Exercise 1 ▸
Condense the paragraph in the piece on God and modern science that begins "Einstein is often quoted" into a bulleted list that keeps its main facts.
Exercise 2 ▸
Give the part of the piece on God and modern science from "God and Modern" to "a few points." again, changing "Hawking" to "Stephen Hawking".
-- begin Quoted passage --
God and Modern Science

Reading Einstein, Hawking, and Whitehead on God and Religion
Most of modern scientists don’t believe in God. However the God that is denied by the most sophisticated or philosophical amongst scientists is not necessarily the object of religion but of exotericist theology. Today we consider the views of Einstein, Whitehead (great mathematician-philosopher) and Hawking on God to clarify a few points.
Einstein is often quoted to buttress the thesis that science affirms God. But we know that he didn’t believe in personal God but in the universal intelligence or impersonal principle of beauty and harmony that can be identified more with mystical conception of God. His God is the God of Spinoza which is not very different from the God of Sufis and identified with Reality.  He said that “the most incomprehensible thing about the universe is that it is comprehensible.” For him, acknowledgment of mystery constitutes the crux of religion and in that sense he considered himself religious. Hawking is quoted by atheists in their support. He would, at best, acknowledge only a metaphoric use for God as unity or sum of natural laws. He refutes commonly held understanding of creation out of nothing but leaves the question of Mystery at the heart of things untouched. Whitehead, the most sophisticated as a thinker or philosopher amongst great modern scientist-philosophers, believed in God though not the God of popular theology but that of process philosophy. Whitehead is co-author of one of the greatest books on philosophy of mathematics Principia Mathematica and author of highly popular Science and the Modern World. In the later book he defined religion thus:
"Religion is the vision of something which stands beyond, behind and within, the passing flux of immediate things; something which is real, and yet waiting to be realized; something which is a remote possibility, and yet the greatest of the present facts; something which gives meaning to all that passes, and yet eludes apprehension; something whose possession is the final good, and yet is beyond all reach; something which is the ultimate ideal, and the hopeless quest."
If this is the definition of religion – and one can argue that it is amongst the best currently available – how can one imagine science questioning it?
The thesis that science has made it impossible to believe in the God of exoteric theology, a cosmic policeman,  a being albeit superior one among other beings has been forcefully argued by Tillich and Stace and a host of other thinkers. Stace’s damning article “Man Against Darkness” on impact of science on belief written in 1948 is essentially refuted by his turn to mysticism and he became perhaps the most influential philosopher of mysticism and wrote perhaps the most lucid and compelling work on mysticism titled Time and Eternity (quite short and enjoyable by general readers like another classic by Underhill titled Practical Mysticism). Its first chapter quotes Whitehead’s above quoted definition of religion and then comments:
“Religion seeks the infinite and the infinite by definition is impossible, unattainable. It is by definition that which can never be reached.  Religion seeks the light. But it isn’t a light which can be found at any place or time.  It isn’t somewhere. It is the light which is nowhere. It is “the light which never was on sea or land.”  Never was.  Never will be even in the infinite stretches of future time. This light is non-existent …. Yet it is the great light which lightens the world.  Religion is the desire to break away from being and existence altogether to get beyond existence into that nothingness where the great light is.  It is the desire to be utterly free from the fetters of being.  For every being is a fetter.  Existence is a fetter.  To be is to be tied to what you are.  Religion is the hunger for the non being which yet is …..Religion is that hunger which no existence past, present or future, no actual existence and no possible existence, in this world or in any other world on the earth or above the cloud and stares material or mental or spiritual, can ever satisfy.  For whatever is or could be will have the curse of thisness or thatness.”
-- end Quoted passage --
-- begin Listed entries --
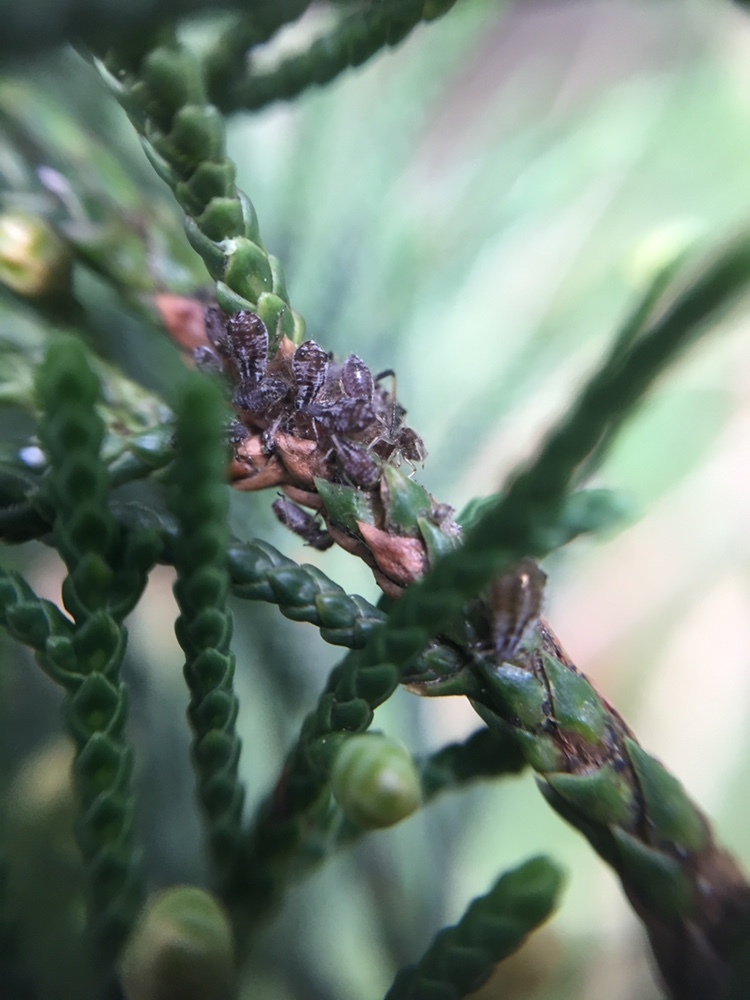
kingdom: Animalia
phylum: Arthropoda
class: Insecta
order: Hemiptera
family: Aphididae
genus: Cinara
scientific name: Cinara fresai
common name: Juniper aphid
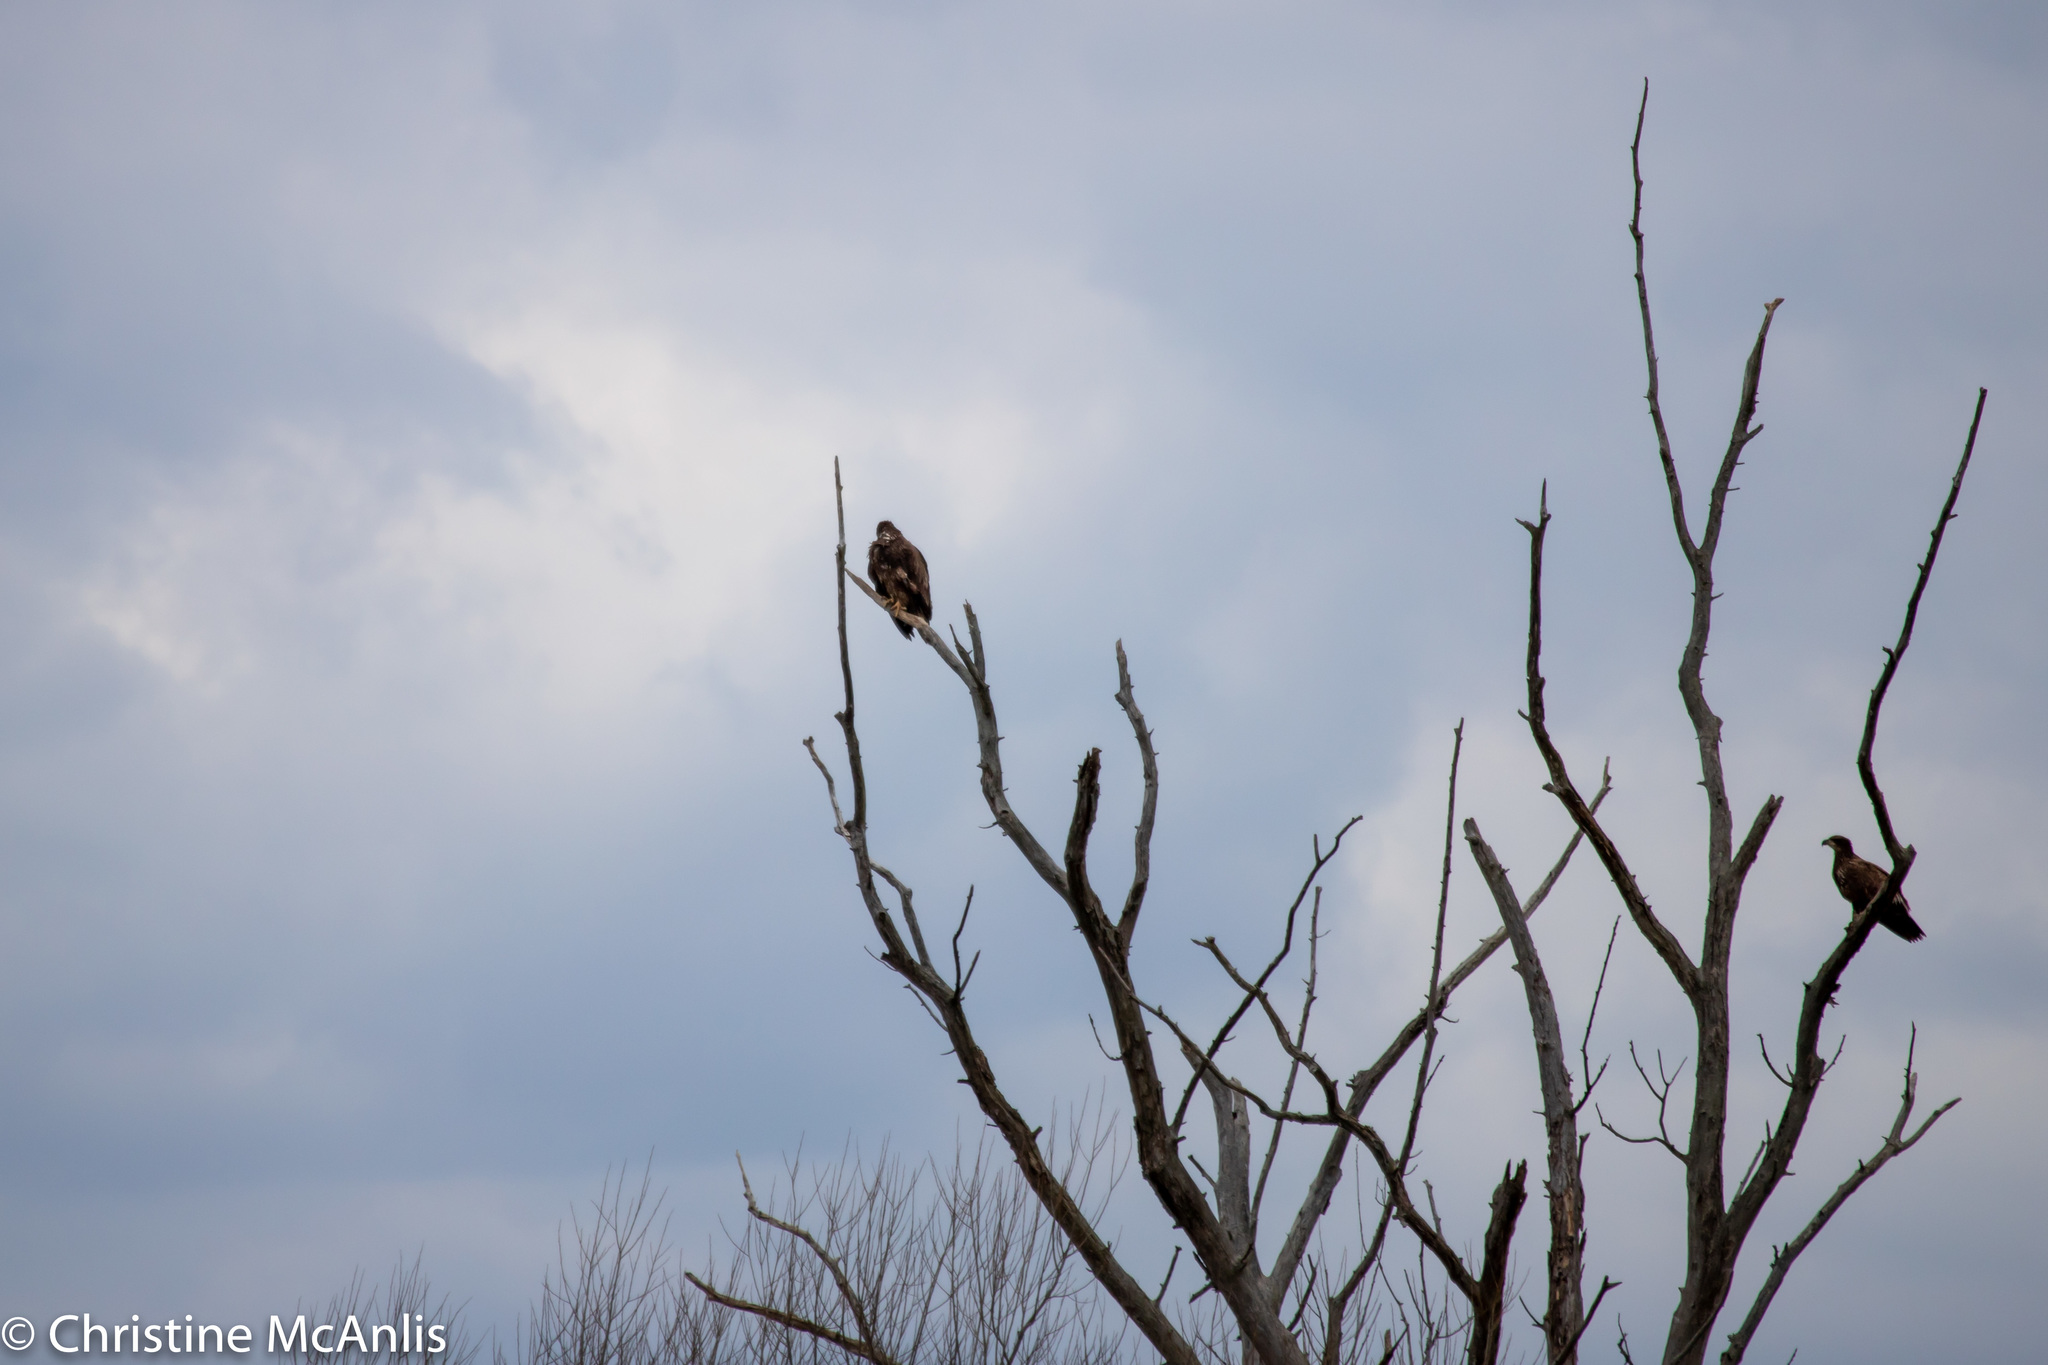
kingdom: Animalia
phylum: Chordata
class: Aves
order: Accipitriformes
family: Accipitridae
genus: Haliaeetus
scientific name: Haliaeetus leucocephalus
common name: Bald eagle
-- end Listed entries --
Exercise output 1 ▸
- Einstein is often cited as evidence that science affirms God. However, he believed in a universal intelligence or impersonal principle of beauty and harmony, closer to a mystical conception of God, rather than in a personal God.
- Einstein's God was the God of Spinoza. This is not very different from the God of the Sufis and is identified with Reality.
- Einstein said that "the most incomprehensible thing about the universe is that it is comprehensible." He saw acknowledgment of mystery as the crux of religion, and in that sense he considered himself religious.
- Atheists cite Hawking in their support. At most, he would allow a metaphoric use of God as the unity or sum of natural laws.
- Hawking refutes the common understanding of creation out of nothing. He leaves the question of Mystery at the heart of things untouched.
- Whitehead was the most sophisticated thinker among the great modern scientist-philosophers. He believed in God, though in the God of process philosophy, not of popular theology.
- Whitehead co-authored Principia Mathematica and wrote Science and the Modern World. In the latter book he gave a definition of religion.

Exercise output 2 ▸
God and Modern Science

Reading Einstein, Stephen Hawking, and Whitehead on God and Religion
Most of modern scientists don’t believe in God. However the God that is denied by the most sophisticated or philosophical amongst scientists is not necessarily the object of religion but of exotericist theology. Today we consider the views of Einstein, Whitehead (great mathematician-philosopher) and Stephen Hawking on God to clarify a few points.